ECLI:NL:CRVB:2019:2278
Centrale Raad van Beroep
- Hoger beroep
- Rechtspraak.nl
Hoger beroep inzake Wajong-aanvraag en medische beoordeling van vermoeidheidsklachten na leukemiebehandeling
In deze zaak gaat het om een hoger beroep van appellante tegen de afwijzing van haar Wajong-aanvraag door het Uwv. Appellante, geboren in 1994, heeft in 2008 acute lymfatische leukemie gekregen en is behandeld met chemokuren. Deze behandeling heeft geleid tot ernstige complicaties, waaronder epileptische aanvallen en niet-aangeboren hersenletsel, wat haar arbeidsvermogen aanzienlijk heeft beperkt. In 2014 heeft zij een aanvraag ingediend voor arbeids- en inkomensondersteuning op basis van de Wet Wajong, maar deze aanvraag werd afgewezen omdat het Uwv oordeelde dat zij in staat was om ten minste 75% van het minimumloon te verdienen.
De rechtbank Oost-Brabant heeft het beroep van appellante ongegrond verklaard, maar appellante is het niet eens met deze beslissing en heeft hoger beroep ingesteld.

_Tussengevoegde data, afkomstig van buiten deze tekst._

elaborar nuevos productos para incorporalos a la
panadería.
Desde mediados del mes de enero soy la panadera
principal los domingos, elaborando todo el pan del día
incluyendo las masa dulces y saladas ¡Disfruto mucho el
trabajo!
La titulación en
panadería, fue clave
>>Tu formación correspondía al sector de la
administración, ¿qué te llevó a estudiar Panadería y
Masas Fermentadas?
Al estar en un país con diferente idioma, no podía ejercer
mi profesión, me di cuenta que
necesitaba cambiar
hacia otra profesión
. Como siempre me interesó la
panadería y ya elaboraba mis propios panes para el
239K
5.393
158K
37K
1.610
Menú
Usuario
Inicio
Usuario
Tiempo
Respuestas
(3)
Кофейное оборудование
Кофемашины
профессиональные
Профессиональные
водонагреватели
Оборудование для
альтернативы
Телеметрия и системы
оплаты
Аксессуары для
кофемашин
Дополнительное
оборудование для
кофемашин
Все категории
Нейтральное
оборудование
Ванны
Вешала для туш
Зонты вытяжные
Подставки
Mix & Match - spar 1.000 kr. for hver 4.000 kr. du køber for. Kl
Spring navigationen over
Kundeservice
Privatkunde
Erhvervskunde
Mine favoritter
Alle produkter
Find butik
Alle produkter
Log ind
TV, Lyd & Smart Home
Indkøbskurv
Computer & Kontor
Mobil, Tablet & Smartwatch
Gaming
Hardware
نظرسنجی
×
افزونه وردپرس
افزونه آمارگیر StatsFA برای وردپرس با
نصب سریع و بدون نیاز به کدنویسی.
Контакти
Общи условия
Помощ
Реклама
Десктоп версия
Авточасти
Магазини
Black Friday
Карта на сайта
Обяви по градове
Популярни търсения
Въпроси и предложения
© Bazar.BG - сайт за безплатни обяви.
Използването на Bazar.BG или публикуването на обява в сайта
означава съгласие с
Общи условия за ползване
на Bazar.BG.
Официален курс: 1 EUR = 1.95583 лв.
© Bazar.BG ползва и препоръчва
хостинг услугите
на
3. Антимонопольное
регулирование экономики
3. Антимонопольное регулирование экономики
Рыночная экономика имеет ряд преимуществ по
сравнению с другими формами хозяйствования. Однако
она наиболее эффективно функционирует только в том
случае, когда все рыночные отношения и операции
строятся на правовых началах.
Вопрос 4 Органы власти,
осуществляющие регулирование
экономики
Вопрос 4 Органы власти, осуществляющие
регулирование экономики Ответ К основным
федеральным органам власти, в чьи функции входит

Tijdens de zitting heeft zij aanvullende medische rapporten ingediend die haar stelling ondersteunen dat haar beperkingen niet goed zijn beoordeeld. De Centrale Raad van Beroep heeft de zaak beoordeeld en geconcludeerd dat de medische grondslag van het bestreden besluit niet deugdelijk is. De Raad heeft vastgesteld dat de vermoeidheidsklachten van appellante, die door haar behandelaars als reëel worden beschouwd, onvoldoende zijn meegenomen in de Functionele Mogelijkhedenlijst (FML).
De Raad heeft het bestreden besluit vernietigd en het Uwv opgedragen om een nieuwe beslissing op bezwaar te nemen, waarbij rekening moet worden gehouden met een urenbeperking van maximaal vier uur per dag, alleen in de ochtend en maximaal drie ochtenden per week. Tevens is het Uwv veroordeeld in de proceskosten van appellante, die zijn begroot op € 4.543,08. De uitspraak is openbaar gedaan op 3 juli 2019.